Buses are a transportation success story, according to this article in the New York Times.
Last year, the story says, bus service increased by 5 percent, and it rose nearly 10 percent in 2008, according to research led by Joseph Schwieterman, from Depaul University’s Chaddick Institute for Metropolitan Development, whose findings have been featured in a long line of news articles over the past year, hearkening the arrival of an inter-city bus renaissance. Catchy headlines abound: “Thinking Outside Rails and Runways, and Taking the Bus“; “Planes, Trains … and Buses?“; “The Rebirth of Buses: N.Y. to D.C. for $1“.
The New York Times highlights popular long-distance services like BoltBus and Megabus, which offer cheap express service between major cities like New York City and Washington, D.C., and offer added bonuses like online ticketing, guaranteed seats, curbside departures, and on-board technology (i.e. free Wi-Fi.) Who ever said buses can’ t be cool?
Nancy Kete, the former director of EMBARQ (the producer of this blog) commented on the potential of bus travel when the Obama administration first announced its high-speed rail plan. “The President is on the right track,” she said, “But there’s a missing mode in the plan.

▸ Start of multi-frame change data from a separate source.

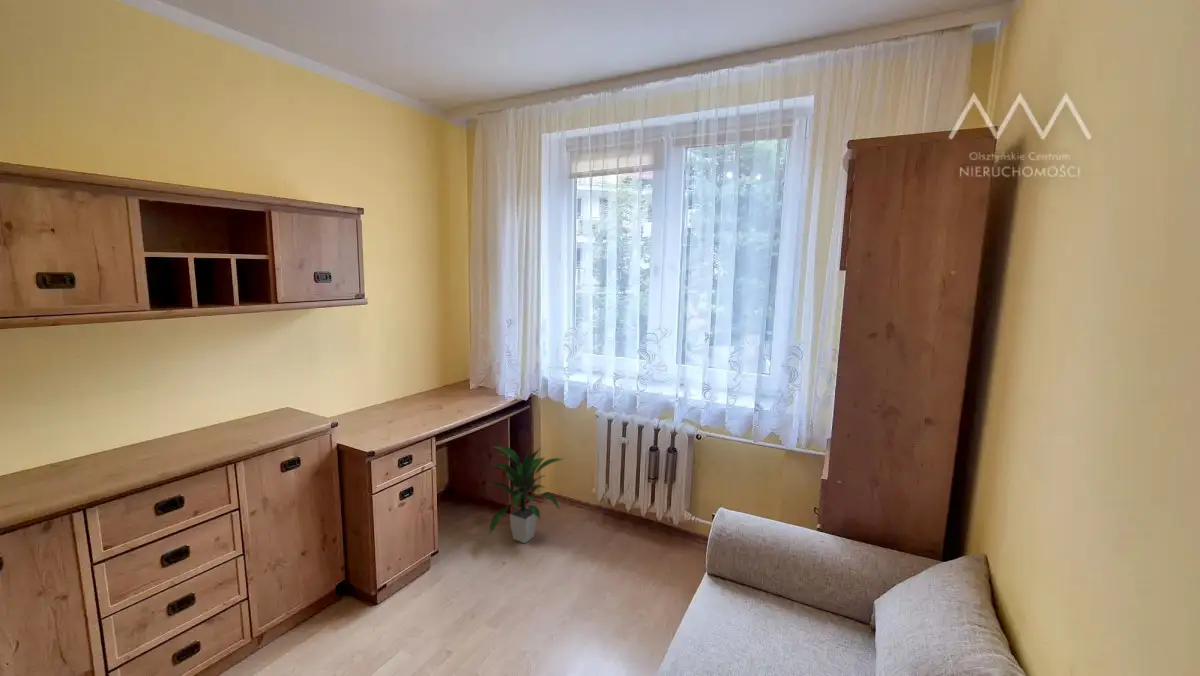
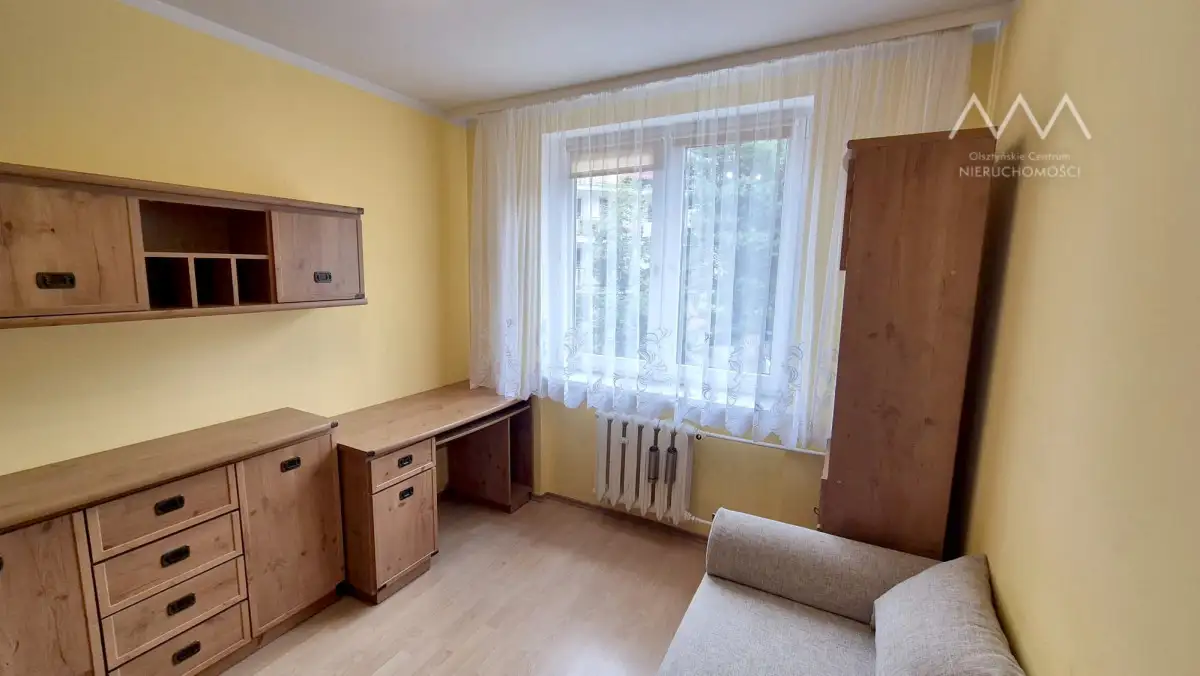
- indoor plant [487,445,563,544]
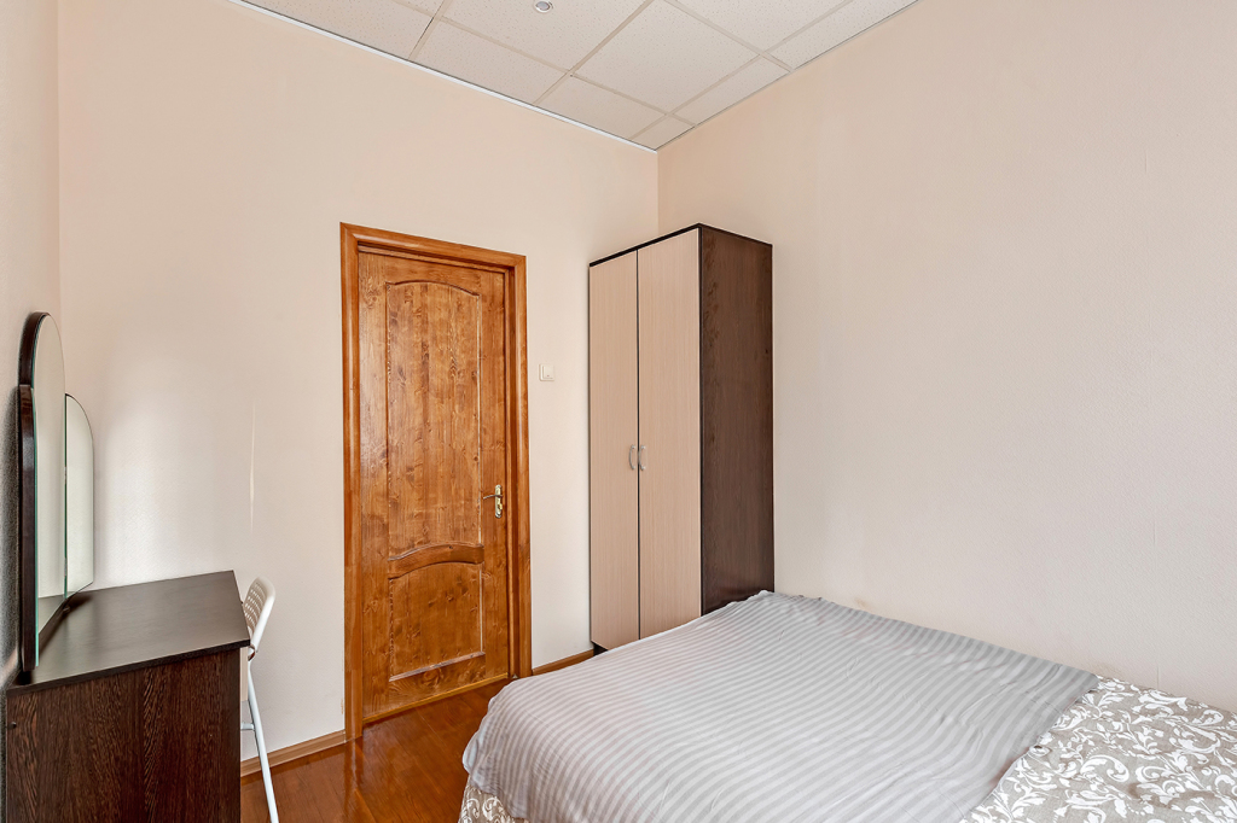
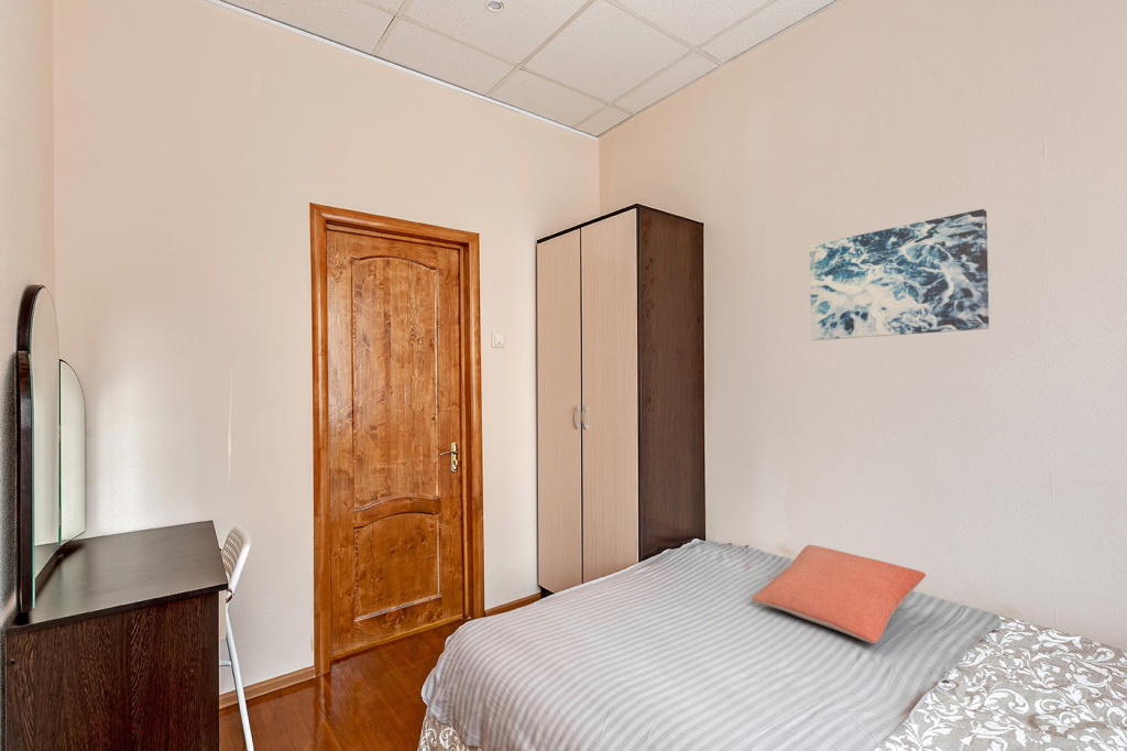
+ wall art [809,208,991,341]
+ pillow [751,544,927,644]
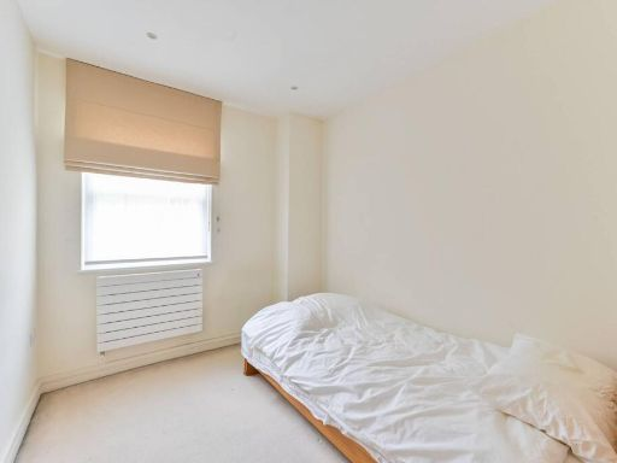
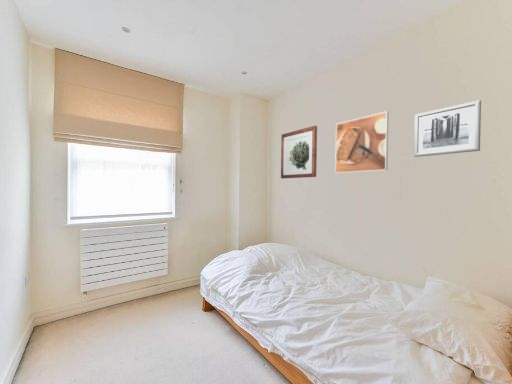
+ wall art [413,99,482,158]
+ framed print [334,110,389,174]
+ wall art [280,125,318,179]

To complement rail, we also need to help cities build high-quality, high-capacity bus rapid transit systems, which can offer good high-speed service, but at a fraction of the cost of rail.”
In response to the recent New York Times article, Kete comments further on the importance of complementing bus service with the right bus infrastructure:
This article is about how the market has found and is expanding the missing mode, without a lot of public sector attention or subsidy. But to really make express, intercity bus work well, cities need to create protected corridors for buses or bus and other high occupancy vehicles so that these high capacity travelers don’t get stuck in traffic as they arrive at the city edge and move from the edge of town and into the downtown. Planned right, these corridors could be shared with local bus rapid transit systems, which could provide the same kind of express, congestion-free access to local commuters. All this would cost far less time and money than the alternatives — and certainly are better than the dominant alternative of doing nothing to ease traffic congestion except make more road space for private cars.
It’s also important to note that specific policies can help manage congestion, as well.
Joe Schwieterman himself advocates for congestion pricing: “The public understands that unpredictable traffic conditions make everyday driving like a game of roulette. Congestion pricing is about the only weapon we have in our arsenal to encourage more efficient use of our expressways [and tollways].”